Dataset records =>

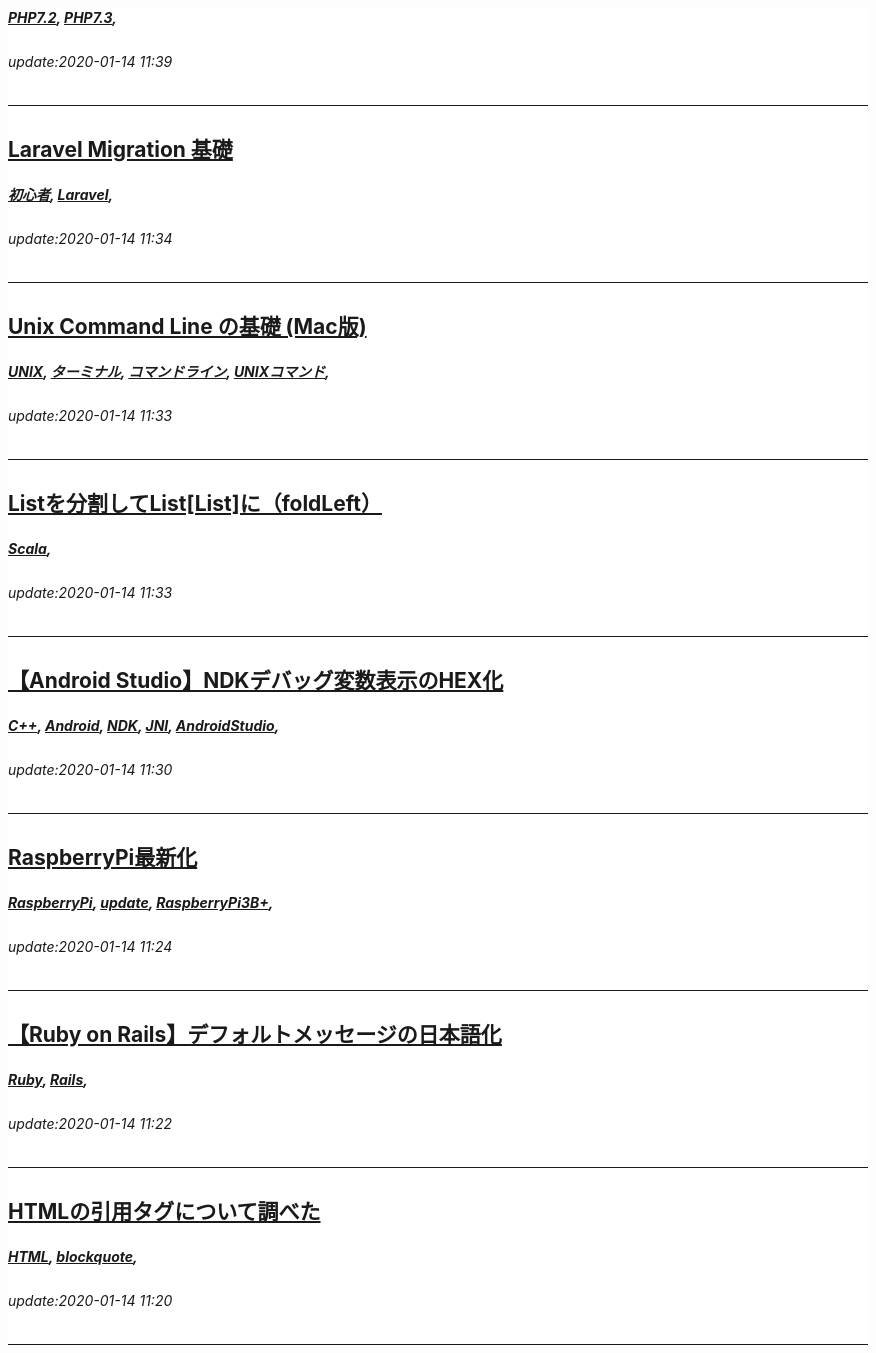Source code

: ##### [PHP7.2](https://qiita.com/tags/PHP7.2), [PHP7.3](https://qiita.com/tags/PHP7.3), 
###### update:2020-01-14 11:39
---
## [Laravel Migration 基礎](https://qiita.com/MochiMochiChip/items/364a2674290543fdda9c)
##### [初心者](https://qiita.com/tags/初心者), [Laravel](https://qiita.com/tags/Laravel), 
###### update:2020-01-14 11:34
---
## [Unix Command Line の基礎 (Mac版)](https://qiita.com/kibinag0/items/bac576735f4495146659)
##### [UNIX](https://qiita.com/tags/UNIX), [ターミナル](https://qiita.com/tags/ターミナル), [コマンドライン](https://qiita.com/tags/コマンドライン), [UNIXコマンド](https://qiita.com/tags/UNIXコマンド), 
###### update:2020-01-14 11:33
---
## [Listを分割してList[List]に（foldLeft）](https://qiita.com/so1971/items/ee50f0a3bb1fe014c0e1)
##### [Scala](https://qiita.com/tags/Scala), 
###### update:2020-01-14 11:33
---
## [【Android Studio】NDKデバッグ変数表示のHEX化](https://qiita.com/ak3gitanes/items/099bff24fb30ba1ef5d3)
##### [C++](https://qiita.com/tags/C++), [Android](https://qiita.com/tags/Android), [NDK](https://qiita.com/tags/NDK), [JNI](https://qiita.com/tags/JNI), [AndroidStudio](https://qiita.com/tags/AndroidStudio), 
###### update:2020-01-14 11:30
---
## [RaspberryPi最新化](https://qiita.com/shiraseAllB/items/663da46c5ca937710d05)
##### [RaspberryPi](https://qiita.com/tags/RaspberryPi), [update](https://qiita.com/tags/update), [RaspberryPi3B+](https://qiita.com/tags/RaspberryPi3B+), 
###### update:2020-01-14 11:24
---
## [【Ruby on Rails】デフォルトメッセージの日本語化](https://qiita.com/maa0917/items/06a4991232effa99c82d)
##### [Ruby](https://qiita.com/tags/Ruby), [Rails](https://qiita.com/tags/Rails), 
###### update:2020-01-14 11:22
---
## [HTMLの引用タグについて調べた](https://qiita.com/Hideki-Minami/items/1db0e67484be69b95387)
##### [HTML](https://qiita.com/tags/HTML), [blockquote](https://qiita.com/tags/blockquote), 
###### update:2020-01-14 11:20
---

Exercise aim => What number of lines in the data contain the word "items"? Give the number and nothing else.

Answer box => 7